Goudie’s presentation wasn’t proof beyond a reasonable doubt, but it was proof by a preponderance of the evidence. On Bob Sirott’s WGN Radio show Wednesday, Goudie acknowledged as much, saying the planned segment was originally intended to be a “review” of the Giancana case on the 50th anniversary of his murder.  

But he quickly realized that the feds had “buried the lead,” as the journalistic term goes — or more likely, intentionally hid it — when they announced 20 years ago during the watershed Family Secrets trials that they’d solved 18 mob murders. 

“What they didn’t say is that they’d actually solved many more murders … and one of them was the Giancana murder,” Goudie told Sirott. 

Goudie’s reporting is an important reminder of what organized crime is really about. The history of organized crime, which benefitted a tiny minority of people of whatever race and ethnicity, was and still is, underneath all the glitz (“bling” in modern terminology) a dreary tale of greed and cruelty. It is the story of people willing to kill and corrupt to maintain the power to generate massive profits. 

“There’s nobody to prosecute,” Goudie said of Giancana’s killer.

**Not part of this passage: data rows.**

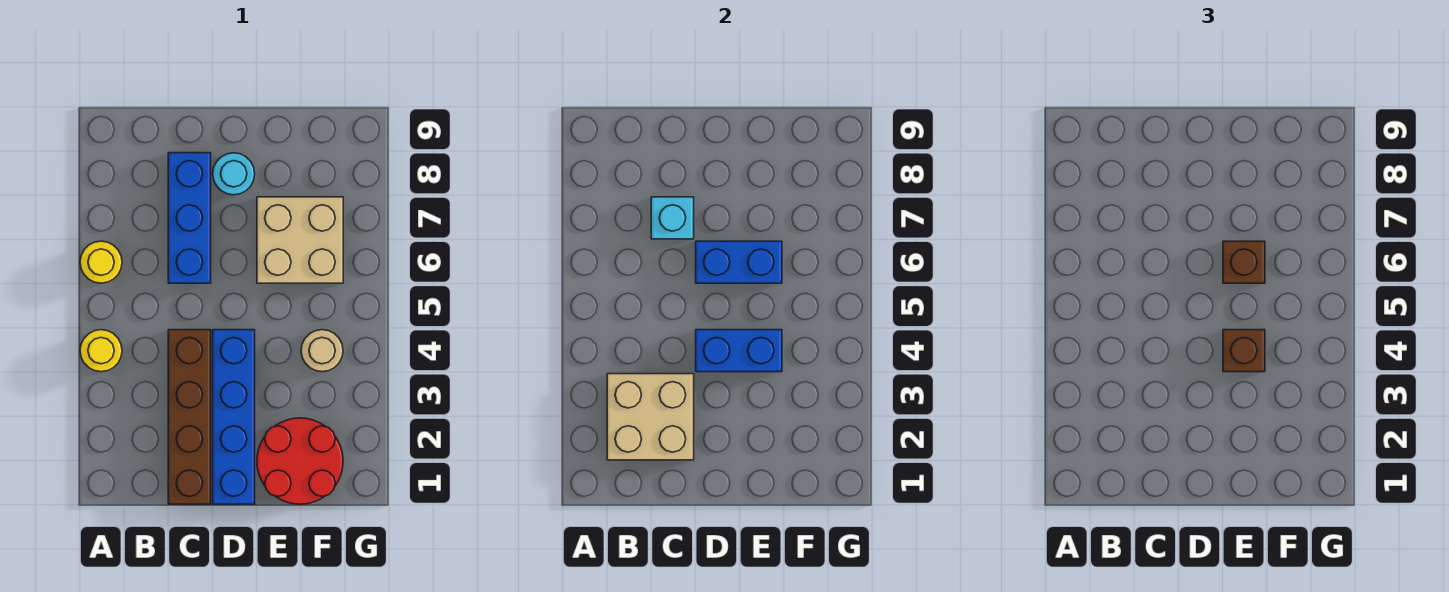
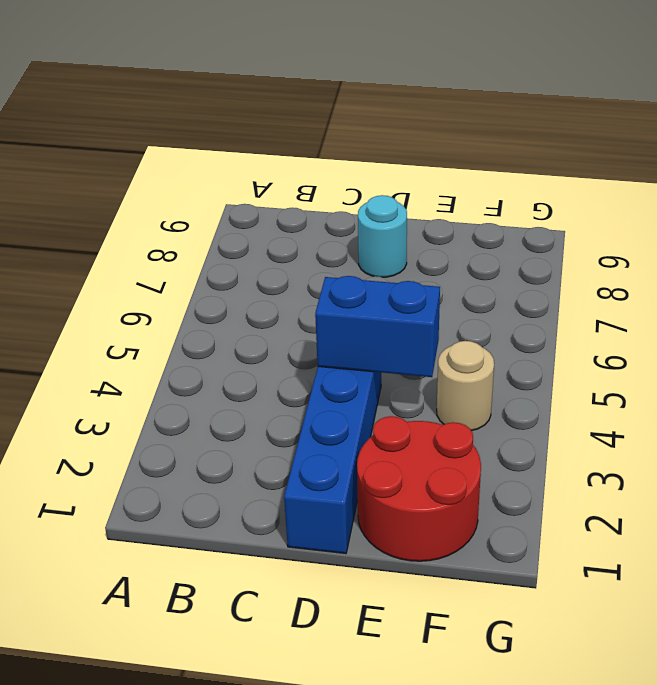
none -> yellow 1x1 round brick [80,330,122,372]
none -> yellow 1x1 round brick [80,241,122,283]
none -> brown 1x4 brick [168,330,211,504]

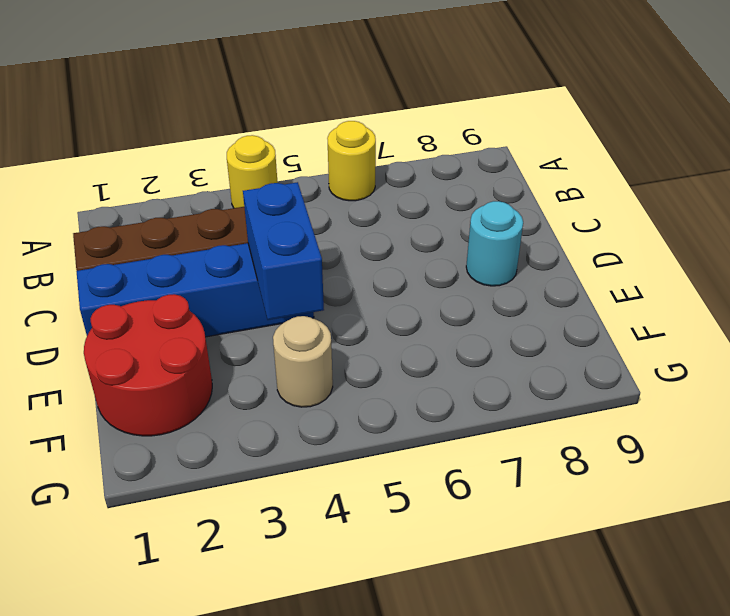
none -> blue 1x3 brick [168,153,211,283]
none -> tan 2x2 brick [257,197,343,283]
none -> tan 2x2 brick [607,374,694,460]

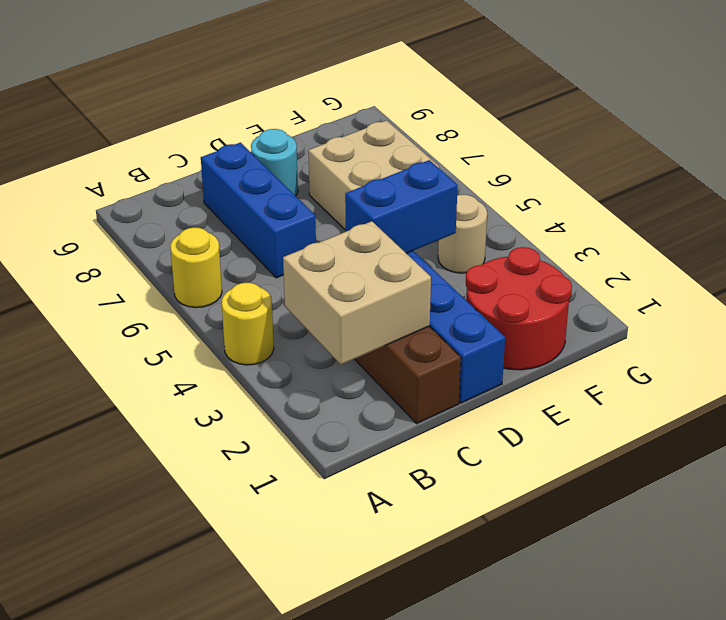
none -> cyan 1x1 brick [651,197,694,239]
none -> blue 1x2 brick [696,241,782,283]
none -> brown 1x1 brick [1223,330,1265,372]

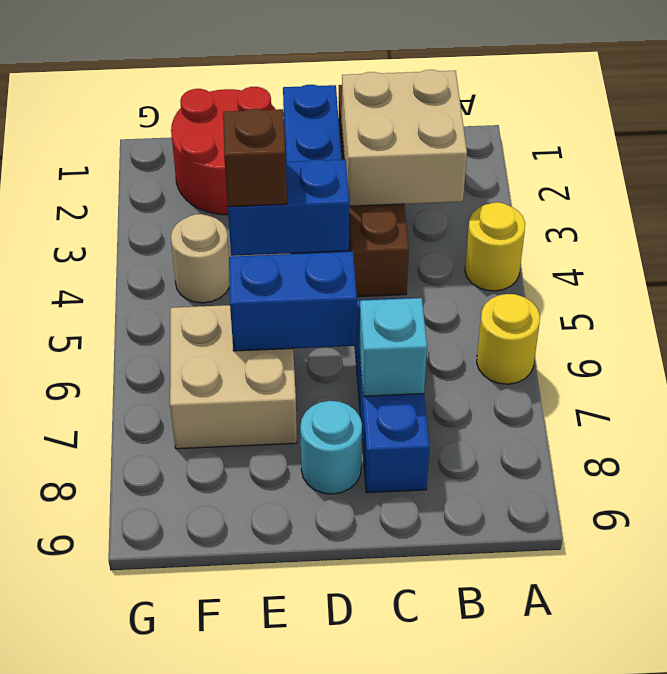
none -> brown 1x1 brick [1223,241,1265,283]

But the criminal behavior shown and often glorified in film and song lyrics persists to this day.  

From the roaring twenties that saw Italian, Irish and Jewish thugs battle viciously for control of bootleg booze, gambling and labor unions, through the rise of African American street gangs in the 1960s that controlled the urban retail distribution of deadly drugs, to the equally violent and greedy Hispanic gangs that continue to make urban streets their battle ground for control of lucrative robbery, theft, burglary, extortion and drug trafficking, the core reality has always been that money is all that matters, and might makes right.  

Goudie’s reporting makes it reasonably clear, if not beyond a reasonable doubt, that 50 years after he started making his street reputation as a violent and merciless teenage killer, Tony Accardo, wealthy, well dressed and polished, was still, under it all, like every other gangster, a thug willing to kill anyone who displeased him or threatened his interests.